Guest Comments: “What an experience! Crew were amazing and so friendly. Very informative and can't wait to tell our friends and family about it!" - Jack + Jody

"What an amazing time. Thank you for your knowledge, professionalism and kindness. THis was such a great morning thanks to your team!" - Ashley

"One of the best experiences of my life. Crew's knowledge was incredible, will recommend to everyone I know!" - Cara

04/12/2017

Location: Joubertsdam

Water Temperature: 15.9°C + 15.7°C + 15.6°C

Depth: 9.7m + 10.0m + 9.4m

Visibility: 0.5m + 0.5m + 0.5m

Number of Sharks: 2 + 1 + 1

Conditions: Clear day with a very small swell and wind increasing.

It is always nice to start a new week in a good way and what a better way than White shark cage diving?! We launched bright and early into calm enough conditions and within 15 minutes we were on anchor in the Shallows as the second boat out and one of the first to have a White shark sighting for the day. This first sighting was a large female, estimated just under 4.0m in length, that we have not yet documented in the bay this season. She is quite clean, in the sense that she has no real obvious scars to indicate an identification on sighting and she stuck around for much of the first part of the trip, making some impressive approaches at the bait and decoy lines before disappearing as our second shark of the trip appeared. This was Mini Nemo, a favourite male in this are and one we have been seeing approximately 4-5 times a year since 2012. He stuck around for majority of the rest of the trip before he too disappeared and the Copper sharks came streaming in. We finished the trip with atleast five different Copper sharks around the cage, a Cape Fur seal cautiously swimming around the boat and some Humpback dolphins porpoising in the distance before heading to the Islands and back to the harbour.

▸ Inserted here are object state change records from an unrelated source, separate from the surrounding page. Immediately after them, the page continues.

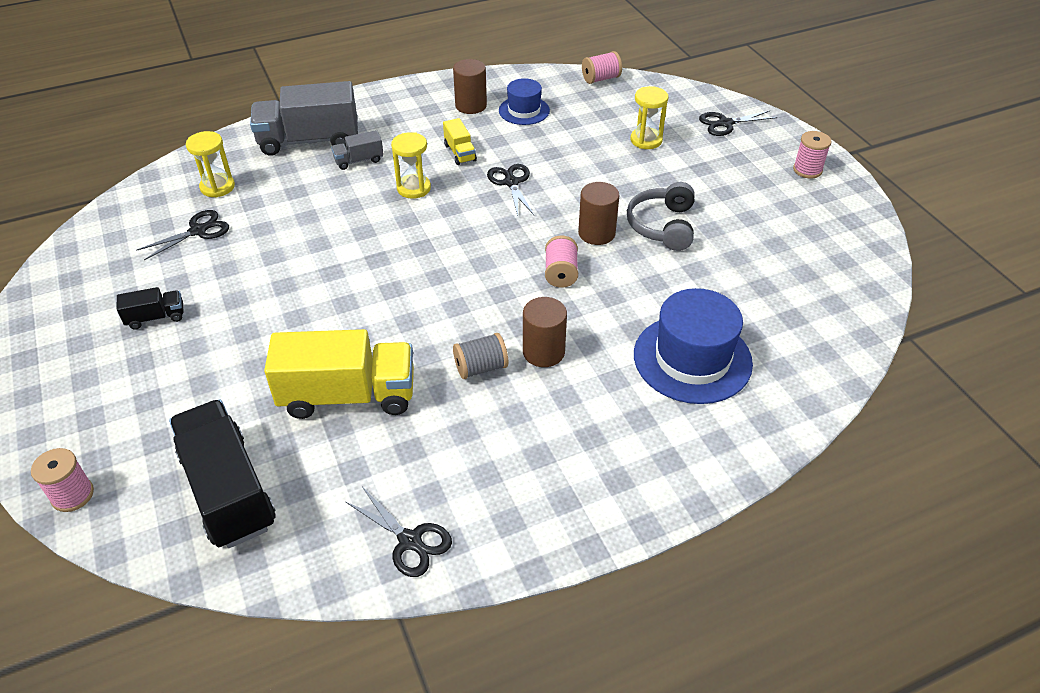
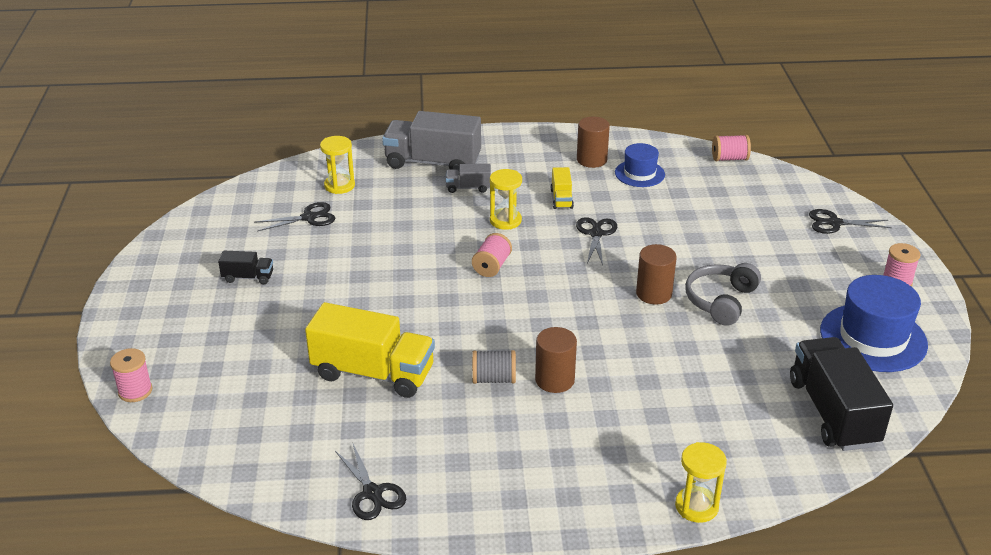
camera: 20 degrees right, 10 degrees down
black truck [169,399,276,548] -> black truck moved to [790,337,893,451]
pink spool [545,236,578,288] -> pink spool moved to [472,233,512,277]
yellow hourglass [630,86,668,149] -> yellow hourglass moved to [675,442,727,523]
blue hat [634,288,753,404] -> blue hat moved to [820,275,928,372]

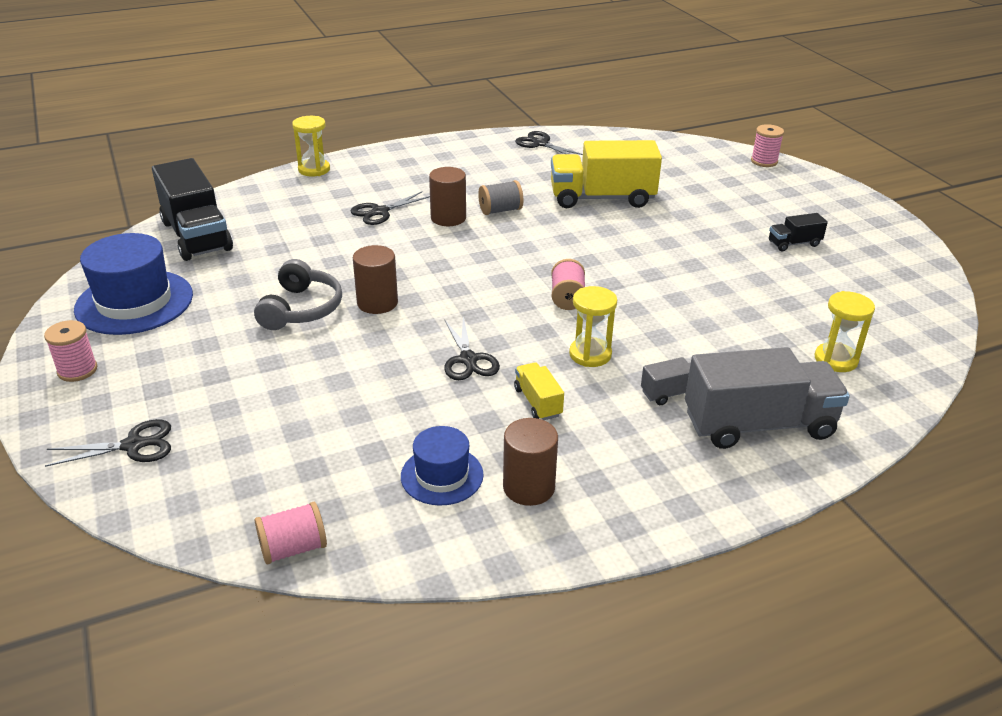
camera: 160 degrees right, 0 degrees up
black scissors [254,202,336,232] -> black scissors moved to [351,191,430,225]

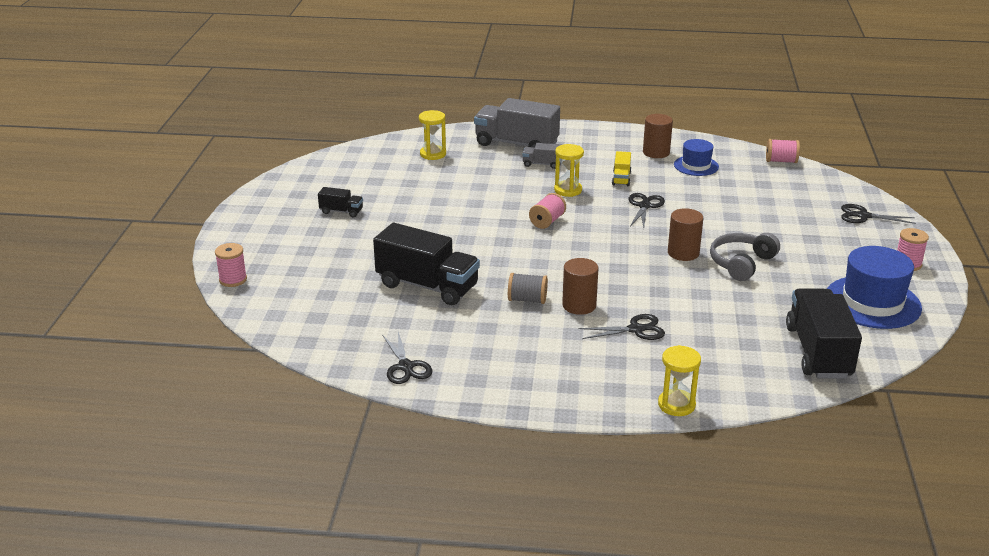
camera: 150 degrees left, 5 degrees down
yellow truck [551,140,662,208] -> black truck [373,223,480,305]

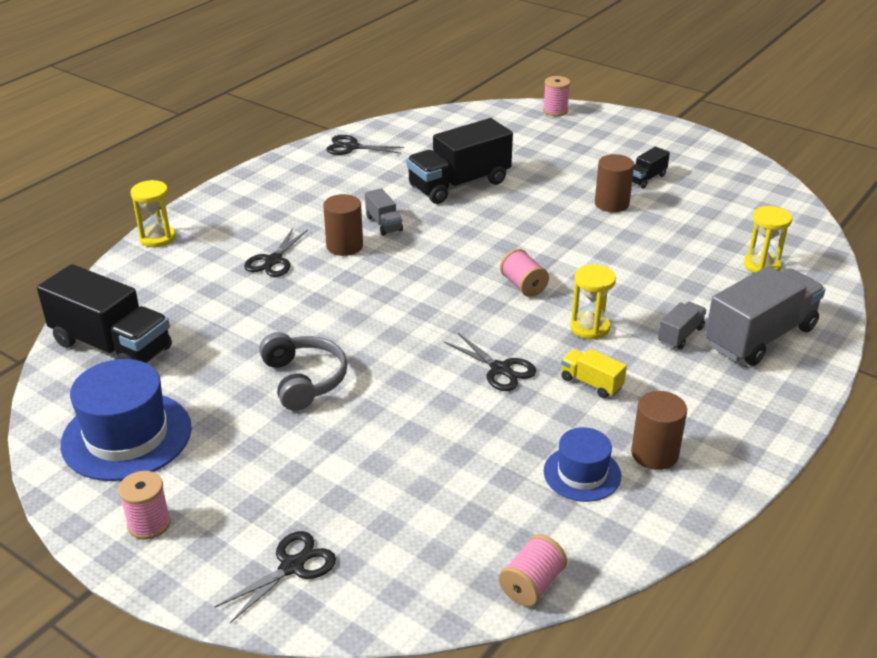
camera: 120 degrees right, 5 degrees up
grey spool [508,273,548,304] -> grey truck [365,188,403,236]
brown cylinder [668,208,703,261] -> brown cylinder moved to [595,154,634,212]

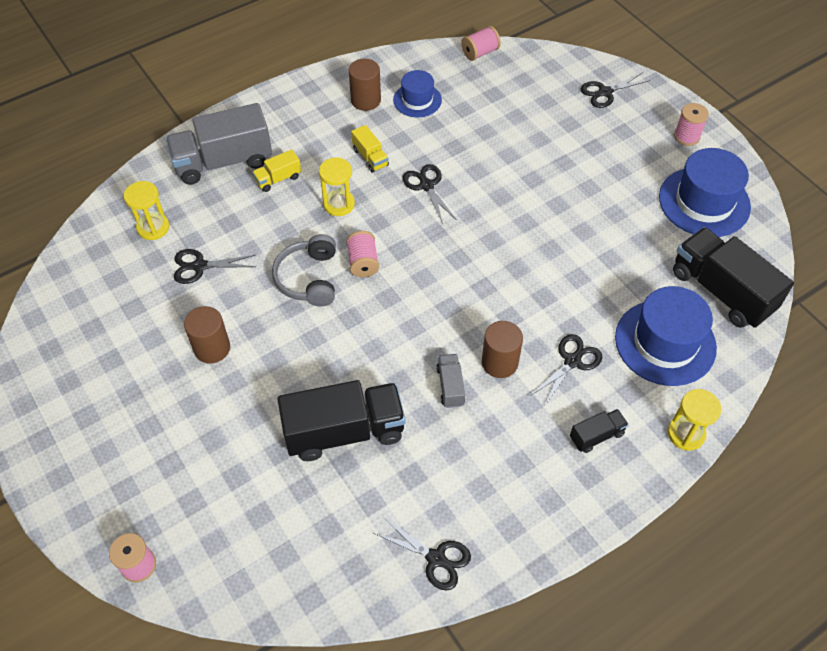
camera: 160 degrees left, 20 degrees up
grey headphones [259,332,348,411] -> grey headphones moved to [272,234,336,307]
black truck [632,147,670,188] -> black truck moved to [570,409,629,453]
grey truck [658,302,706,349] -> yellow truck [252,149,301,192]
none -> black scissors [174,249,256,284]
none -> blue hat [615,286,717,386]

The second trip of the day launched to some choppier conditions as the wind picked up and made their way back onto anchor were moments later we were joined by Copper sharks. With the crews and guests eyes on the Copper sharks for close to 40 minutes, Mini Nemo took the chance to sneak in and made yet another spectacular experience for those on board. Sightings progress throughout the trip, a little slow but with sharks appearing here and there to make for another successful trip.

The third and final trip saw an exclusive for four passengers. The Copper sharks appeared as if it was magic and kept things flowing until halfway through the trip when we saw them disappearing. Could this disappearing act be influence by a larger shark? It appears so as a Great White shark then made its presence known to us all on board.